I have missed everything from holidays, birthdays, family reunions, baby showers, weddings, and the hardest of all was being too sick to be at the bedside of my grandmother while she was passing.
Feeling angry and frustrated by this is normal, yet not helpful. Here are some ways I have learned to cope with missing out through the years:
- I ask friends/family to include me in events via face-time or zoom whenever possible.
- I wrie letters to friends and family, (even if they do not write back), writing to them helps me to feel connected to them in this way I am able to connect.
- I have a friend of mine who travels to foreign countries (I am in the US) and I asked him to bring a photo of me along and he puts my photo in various places along his travels and takes pictures of it to send back to me and it feels up-lifting like a piece of myself were in fact there.

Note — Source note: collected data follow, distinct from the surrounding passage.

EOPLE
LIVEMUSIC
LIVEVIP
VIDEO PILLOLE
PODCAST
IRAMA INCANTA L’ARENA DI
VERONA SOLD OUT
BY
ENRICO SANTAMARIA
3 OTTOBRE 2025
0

- I’ve spent time cultivating relationships with my friends children, sending them small gifts or letters/pictures, always letting them know I am here if they ever need someone to talk to.
- I do my best to live as “normal” as possible for someone my age (39)… I am blessed to have a committed long term relationship and a home so I focus on caring for my partner, my home, and my pets each day and I also have a computer-based part-time job that I do my best to log at least 4 hours to each day 6 days per week.
- I watch my mental state closely and I do not scroll through my social accounts, and avoid social media all together on days when my mood is extremely challenged… and I have a list of pre-planned ‘safe’ things to watch on TV or activities to engage in on very low mood days.
- I meditate everyday focusing on the word ‘release’ and I practice releasing the pain, resentment, and any other negative emotion that I am feeling in that day related to the loss of the life I wanted, the life I had planned for. This is a challenge at times for sure but has truly helped me keep a more positive mood and mind-frame and to find gratitude in the life I am currently living and let go of the pain of what I thought would be.
I hope you find some help in my words today my friend.